[[ STUDY MATERIAL open ]]

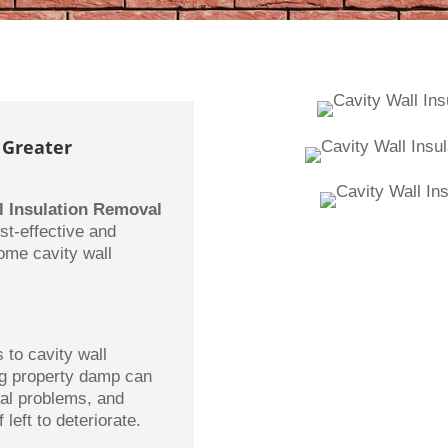
 Greater
l Insulation Removal
st-effective and
some cavity wall
to cavity wall
ing property damp can
ural problems, and
 left to deteriorate.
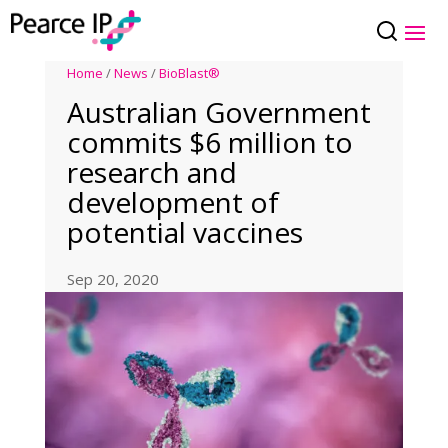
Home
/
News
/
BioBlast®
Australian Government
commits $6 million to
research and
development of
potential vaccines
Sep 20, 2020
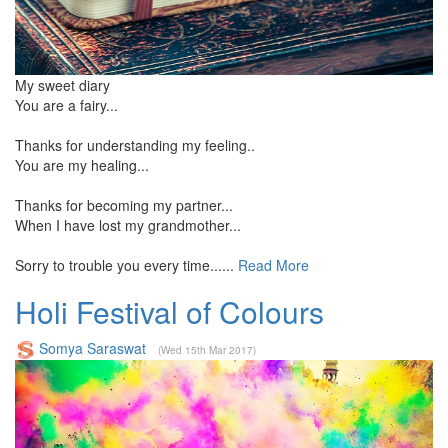
My sweet diary
You are a fairy...
Thanks for understanding my feeling..
You are my healing...
Thanks for becoming my partner...
When I have lost my grandmother...
Sorry to trouble you every time......
Read More
Holi Festival of Colours
Somya Saraswat
(Wed 15th Mar 2017)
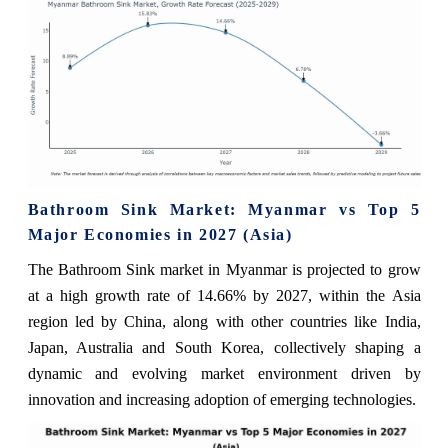
Bathroom Sink Market: Myanmar vs Top 5
Major Economies in 2027 (Asia)
The Bathroom Sink market in Myanmar is projected to grow
at a high growth rate of 14.66% by 2027, within the Asia
region led by China, along with other countries like India,
Japan, Australia and South Korea, collectively shaping a
dynamic and evolving market environment driven by
innovation and increasing adoption of emerging technologies.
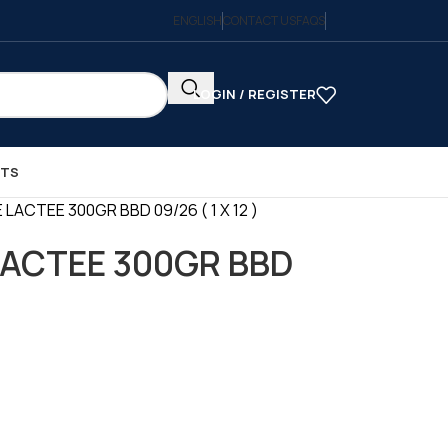
ENGLISH
CONTACT US
FAQS
LOGIN / REGISTER
CTS
 LACTEE 300GR BBD 09/26 ( 1 X 12 )
LACTEE 300GR BBD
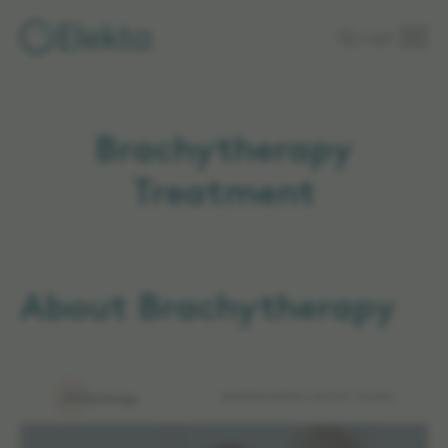
Skip to
Login
main
content
Brachytherapy
Treatment
About Brachytherapy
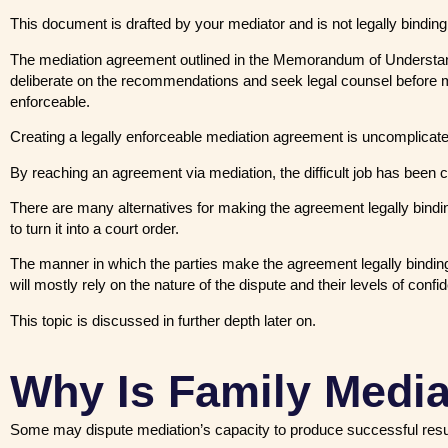
This document is drafted by your mediator and is not legally binding
The mediation agreement outlined in the Memorandum of Understand
deliberate on the recommendations and seek legal counsel before 
enforceable.
Creating a legally enforceable mediation agreement is uncomplicat
By reaching an agreement via mediation, the difficult job has been 
There are many alternatives for making the agreement legally binding
to turn it into a court order.
The manner in which the parties make the agreement legally binding
will mostly rely on the nature of the dispute and their levels of conf
This topic is discussed in further depth later on.
Why Is Family Media
Some may dispute mediation’s capacity to produce successful results i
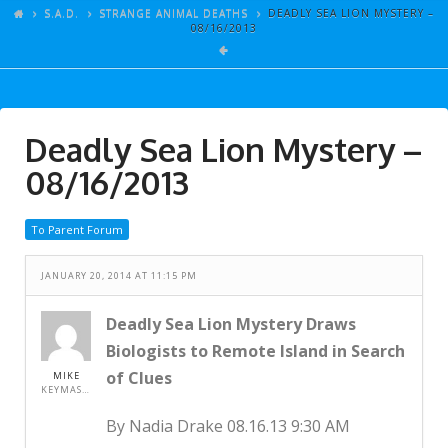
ARTICLES
S.A.D.
STRANGE ANIMAL DEATHS
DEADLY SEA LION MYSTERY –
08/16/2013
GALLERY
LINKS
EVENTS
Deadly Sea Lion Mystery –
VIDEOS
08/16/2013
SONGS
To Parent Forum
AZ-TESTS
CONTACT
JANUARY 20, 2014 AT 11:15 PM
SITE DEDICATION
Deadly Sea Lion Mystery Draws
Biologists to Remote Island in Search
S.A.D.
of Clues
MIKE
KEYMASTER
By Nadia Drake 08.16.13 9:30 AM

[[ STUDY MATERIAL closed ]]

REQUIREMENT:
Only lines with the word "enforceable" are wanted. Find and copy them from the records above.

EXERCISE OUTPUT:
enforceable.
Creating a legally enforceable mediation agreement is uncomplicat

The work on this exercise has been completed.